Absolute convergence refers to the convergence of a series without considering the signs of its terms. In other words, the series will converge regardless of whether the terms are positive or negative. This is important in determining the limit of a series, as it allows us to disregard the signs and focus on the magnitude of the terms.
To prove that the limit of an absolutely convergent series is equal to 1, we use the definition of absolute convergence, which states that a series is absolutely convergent if the sum of the absolute values of its terms is finite. Then, we use the definition of a limit to show that the limit of the series is equal to 1 as the number of terms approaches infinity.
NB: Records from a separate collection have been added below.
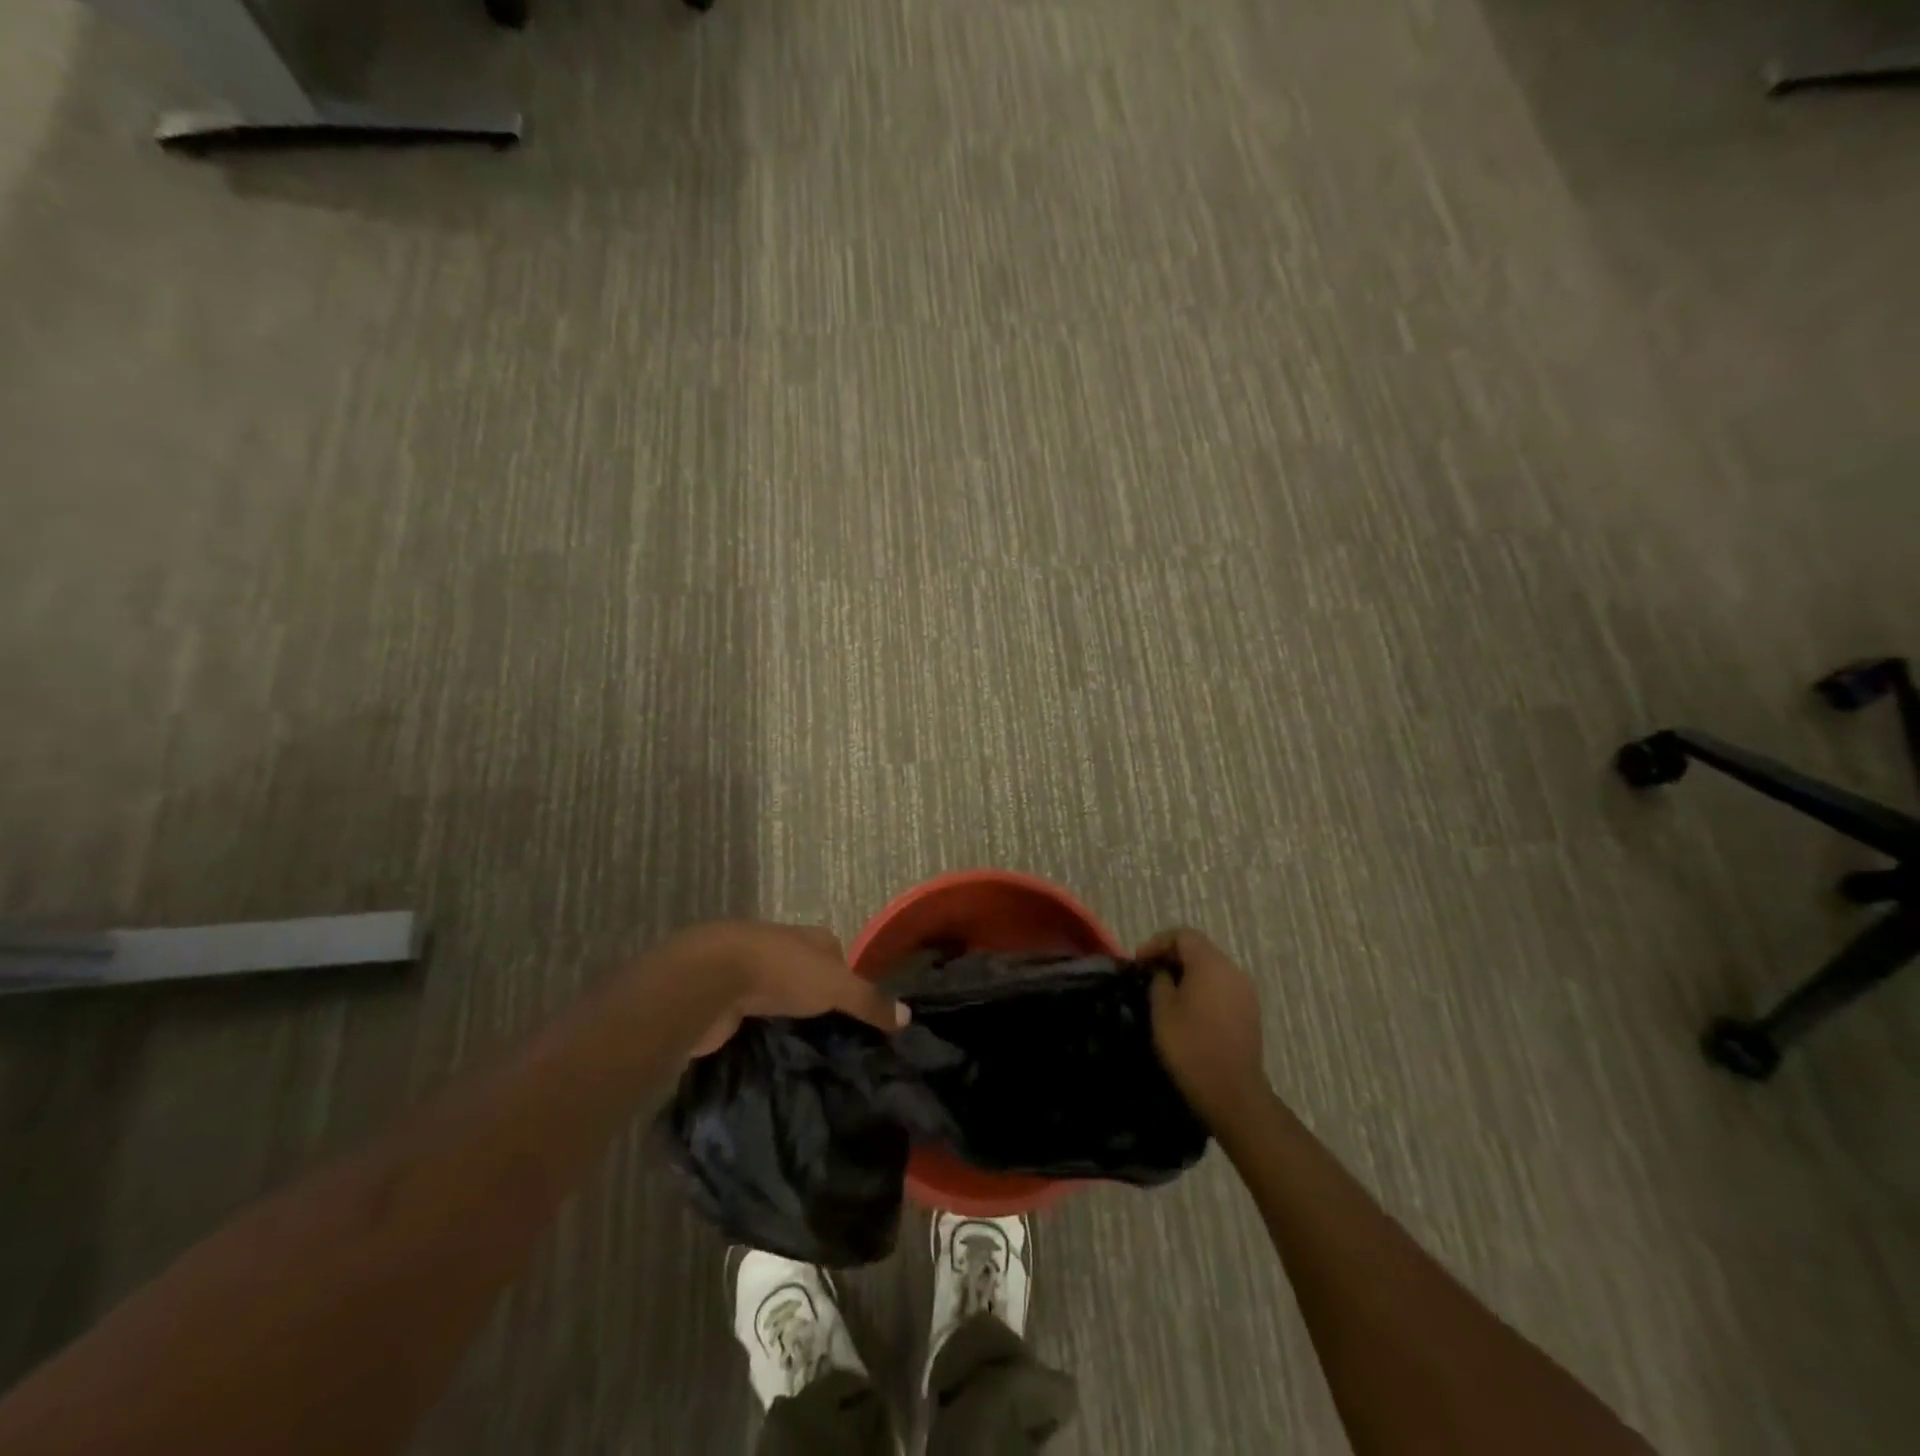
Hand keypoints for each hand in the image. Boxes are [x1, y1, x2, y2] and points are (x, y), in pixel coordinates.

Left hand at [644, 921, 908, 1057]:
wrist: (710, 979)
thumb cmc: (781, 971)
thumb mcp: (835, 986)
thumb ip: (869, 1001)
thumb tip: (909, 1016)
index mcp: (810, 938)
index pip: (838, 955)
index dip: (850, 980)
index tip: (862, 1014)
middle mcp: (781, 949)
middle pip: (808, 976)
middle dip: (819, 1001)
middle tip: (839, 1041)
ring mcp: (750, 973)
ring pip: (778, 998)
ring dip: (788, 1018)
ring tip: (808, 1053)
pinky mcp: (725, 1000)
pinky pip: (752, 1018)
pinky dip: (762, 1032)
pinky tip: (772, 1053)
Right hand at [1141, 927, 1268, 1127]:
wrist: (1232, 1092)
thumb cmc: (1191, 1046)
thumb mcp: (1162, 1010)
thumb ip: (1160, 980)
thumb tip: (1163, 972)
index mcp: (1211, 964)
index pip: (1183, 935)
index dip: (1157, 943)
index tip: (1139, 962)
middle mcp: (1233, 970)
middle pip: (1199, 949)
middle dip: (1172, 956)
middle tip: (1149, 974)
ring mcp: (1245, 991)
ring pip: (1212, 968)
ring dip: (1188, 973)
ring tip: (1166, 992)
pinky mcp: (1250, 1012)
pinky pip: (1222, 987)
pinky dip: (1203, 988)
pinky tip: (1189, 1009)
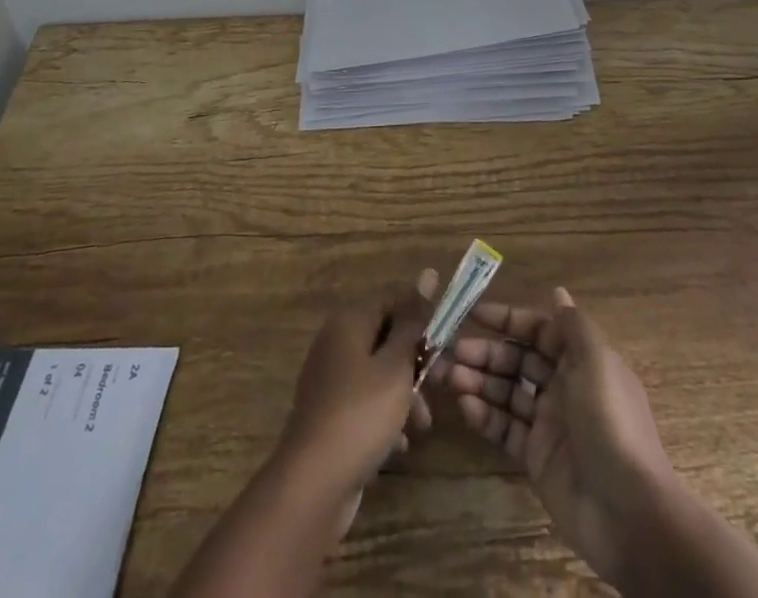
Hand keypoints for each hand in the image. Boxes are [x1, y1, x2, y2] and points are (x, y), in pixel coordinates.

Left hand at [278, 270, 439, 499]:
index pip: (391, 302)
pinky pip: (363, 405)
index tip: (444, 343)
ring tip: (421, 427)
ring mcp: (328, 381)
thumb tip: (427, 273)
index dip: (419, 319)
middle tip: (438, 388)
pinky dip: (383, 420)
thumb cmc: (362, 413)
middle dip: (414, 366)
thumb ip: (412, 322)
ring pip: (376, 376)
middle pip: (384, 340)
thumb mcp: (396, 365)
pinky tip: (398, 447)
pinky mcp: (327, 416)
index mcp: (349, 322)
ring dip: (403, 397)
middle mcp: (335, 343)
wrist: (313, 484)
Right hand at [435, 288, 678, 586]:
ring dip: (478, 381)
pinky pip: (504, 428)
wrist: (629, 513)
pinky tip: (465, 406)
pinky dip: (484, 415)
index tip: (474, 312)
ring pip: (506, 392)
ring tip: (448, 376)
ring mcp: (548, 423)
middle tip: (452, 351)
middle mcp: (563, 386)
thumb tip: (558, 292)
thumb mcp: (597, 363)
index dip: (508, 319)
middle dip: (485, 352)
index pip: (538, 329)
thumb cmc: (611, 423)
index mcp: (580, 360)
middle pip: (517, 360)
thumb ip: (573, 326)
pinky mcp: (536, 457)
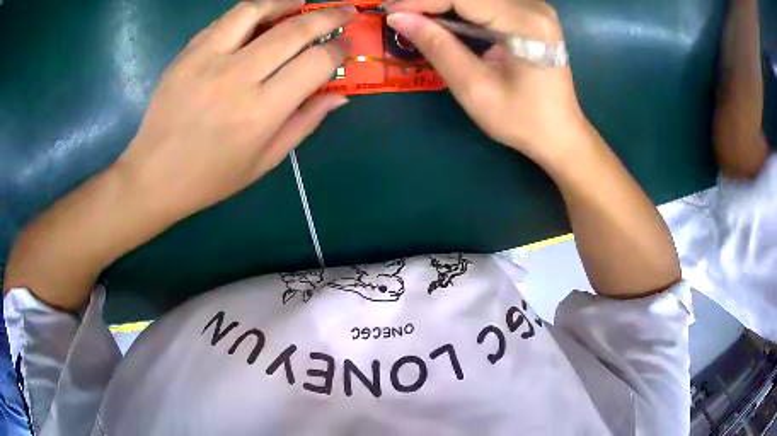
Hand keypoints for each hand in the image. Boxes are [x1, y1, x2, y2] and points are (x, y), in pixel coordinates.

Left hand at [119, 0, 354, 221]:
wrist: (154, 175)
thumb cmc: (211, 177)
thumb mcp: (265, 161)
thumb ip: (305, 122)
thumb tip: (339, 94)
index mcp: (261, 111)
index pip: (316, 63)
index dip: (339, 48)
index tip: (347, 44)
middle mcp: (237, 77)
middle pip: (294, 30)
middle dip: (328, 16)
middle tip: (344, 11)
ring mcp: (207, 60)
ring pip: (255, 10)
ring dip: (285, 2)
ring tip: (300, 4)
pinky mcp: (186, 54)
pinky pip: (224, 21)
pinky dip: (249, 14)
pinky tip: (258, 19)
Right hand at [386, 0, 586, 163]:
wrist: (560, 133)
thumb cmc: (522, 119)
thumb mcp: (474, 87)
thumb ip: (438, 46)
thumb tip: (398, 17)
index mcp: (525, 22)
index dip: (421, 0)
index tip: (389, 11)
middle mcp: (533, 6)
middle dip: (430, 1)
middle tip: (400, 14)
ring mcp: (534, 7)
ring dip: (443, 4)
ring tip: (416, 17)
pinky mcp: (530, 13)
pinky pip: (487, 2)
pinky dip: (459, 7)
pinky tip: (441, 17)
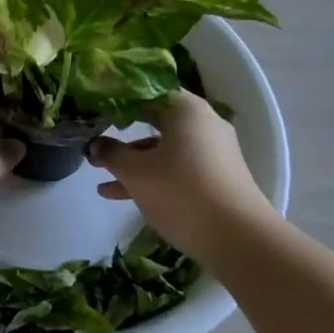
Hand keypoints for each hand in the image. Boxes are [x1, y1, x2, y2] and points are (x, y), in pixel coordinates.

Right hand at [87, 91, 278, 260]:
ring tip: (99, 176)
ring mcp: (213, 152)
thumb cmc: (181, 192)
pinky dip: (153, 177)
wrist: (240, 240)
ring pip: (164, 148)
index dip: (116, 100)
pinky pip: (177, 168)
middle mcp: (203, 123)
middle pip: (154, 120)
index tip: (93, 109)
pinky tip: (121, 195)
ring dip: (133, 161)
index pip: (145, 92)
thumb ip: (111, 153)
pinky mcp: (217, 178)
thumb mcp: (136, 172)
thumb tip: (94, 145)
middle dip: (121, 134)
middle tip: (93, 141)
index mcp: (185, 108)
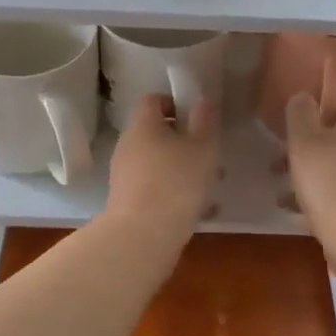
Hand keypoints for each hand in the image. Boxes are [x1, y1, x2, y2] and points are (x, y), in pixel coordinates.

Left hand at [103, 93, 219, 248]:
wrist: (143, 235)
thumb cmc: (177, 182)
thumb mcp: (203, 148)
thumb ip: (205, 122)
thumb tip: (202, 101)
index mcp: (143, 125)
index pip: (152, 100)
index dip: (174, 103)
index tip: (196, 119)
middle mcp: (128, 145)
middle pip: (156, 134)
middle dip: (185, 144)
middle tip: (211, 158)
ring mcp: (124, 175)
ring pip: (158, 164)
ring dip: (183, 171)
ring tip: (211, 190)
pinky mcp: (126, 201)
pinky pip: (154, 188)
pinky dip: (174, 194)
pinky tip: (200, 212)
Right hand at [285, 84, 335, 244]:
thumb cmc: (332, 182)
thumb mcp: (305, 142)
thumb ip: (301, 114)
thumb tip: (304, 96)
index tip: (310, 109)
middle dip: (315, 136)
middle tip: (287, 147)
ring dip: (312, 166)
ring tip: (280, 178)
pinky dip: (319, 191)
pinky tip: (292, 206)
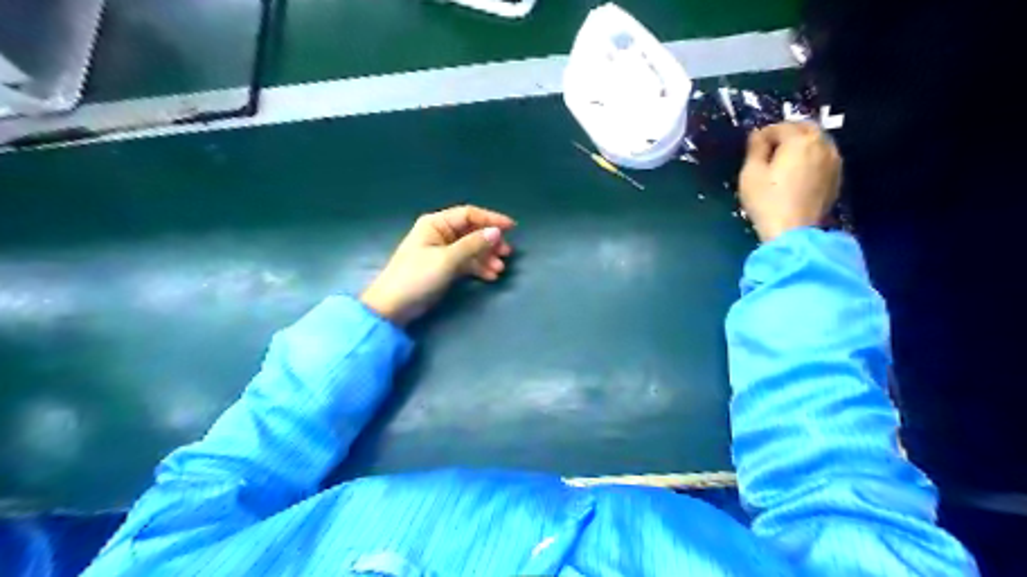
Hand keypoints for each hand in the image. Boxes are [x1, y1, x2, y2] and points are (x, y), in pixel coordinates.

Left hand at [360, 206, 516, 324]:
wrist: (393, 306)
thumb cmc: (417, 277)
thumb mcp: (447, 259)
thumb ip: (473, 245)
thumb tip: (496, 232)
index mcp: (436, 224)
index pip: (469, 214)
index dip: (491, 219)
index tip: (512, 228)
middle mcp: (440, 233)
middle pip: (472, 232)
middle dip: (490, 242)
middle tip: (506, 254)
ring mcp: (442, 251)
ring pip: (471, 248)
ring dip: (486, 257)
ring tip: (499, 269)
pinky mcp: (443, 267)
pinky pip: (466, 262)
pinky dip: (478, 267)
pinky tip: (490, 276)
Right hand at [740, 122, 842, 241]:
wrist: (793, 232)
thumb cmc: (767, 201)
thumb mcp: (751, 173)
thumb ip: (756, 148)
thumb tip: (758, 135)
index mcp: (800, 140)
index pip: (781, 127)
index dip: (764, 134)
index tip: (753, 146)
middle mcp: (822, 144)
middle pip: (805, 128)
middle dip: (787, 134)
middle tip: (770, 149)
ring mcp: (833, 161)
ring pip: (817, 142)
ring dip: (801, 145)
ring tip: (784, 161)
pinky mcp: (836, 177)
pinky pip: (823, 158)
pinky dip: (811, 158)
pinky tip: (798, 173)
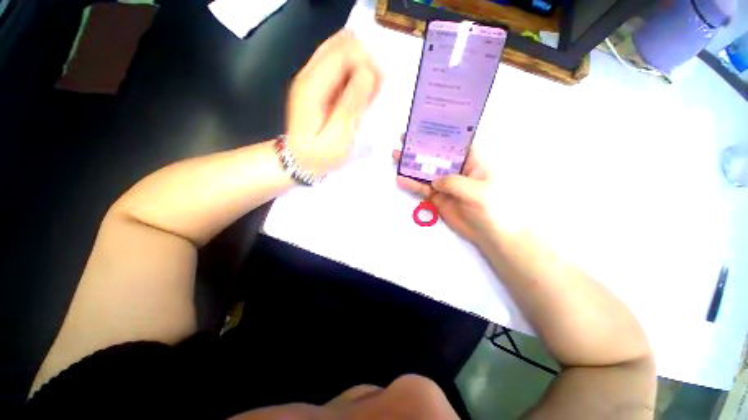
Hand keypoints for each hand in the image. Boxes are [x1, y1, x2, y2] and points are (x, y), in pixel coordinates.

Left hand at [286, 30, 381, 176]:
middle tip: (376, 89)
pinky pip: (340, 66)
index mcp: (312, 85)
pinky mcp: (318, 84)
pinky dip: (355, 74)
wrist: (301, 161)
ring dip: (361, 66)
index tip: (380, 84)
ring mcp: (312, 77)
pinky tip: (361, 94)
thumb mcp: (339, 136)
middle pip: (342, 44)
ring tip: (370, 94)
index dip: (367, 60)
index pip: (343, 50)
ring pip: (342, 51)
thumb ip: (352, 104)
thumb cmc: (321, 155)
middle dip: (365, 60)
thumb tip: (369, 72)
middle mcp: (310, 73)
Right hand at [392, 140, 502, 246]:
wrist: (491, 234)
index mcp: (472, 161)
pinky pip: (423, 189)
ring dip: (412, 165)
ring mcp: (445, 184)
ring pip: (426, 172)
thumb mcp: (477, 191)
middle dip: (421, 148)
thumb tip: (434, 180)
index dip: (441, 134)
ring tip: (396, 157)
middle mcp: (457, 169)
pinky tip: (400, 179)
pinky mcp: (438, 197)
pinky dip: (412, 184)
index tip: (426, 127)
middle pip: (436, 156)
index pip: (455, 142)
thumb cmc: (493, 208)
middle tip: (404, 140)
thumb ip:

Yes, a series can be absolutely convergent but have a limit other than 1. The absolute convergence of a series only guarantees that the series will converge, but it does not determine the value of the limit. It is possible for a series to have a limit of 1 but not be absolutely convergent, or to be absolutely convergent but have a limit other than 1.
One common example is the geometric series, defined as a series where each term is a constant multiple of the previous term. As long as the absolute value of the constant is less than 1, the series will be absolutely convergent with a limit of 1. Another example is the harmonic series, where each term is the reciprocal of a natural number. This series is also absolutely convergent with a limit of 1.
Proving absolute convergence and a limit of 1 is important in mathematics because it helps us understand the behavior of series. It allows us to determine if a series will converge or diverge, and if it does converge, what its limit will be. This is essential in many areas of mathematics, including calculus, analysis, and number theory.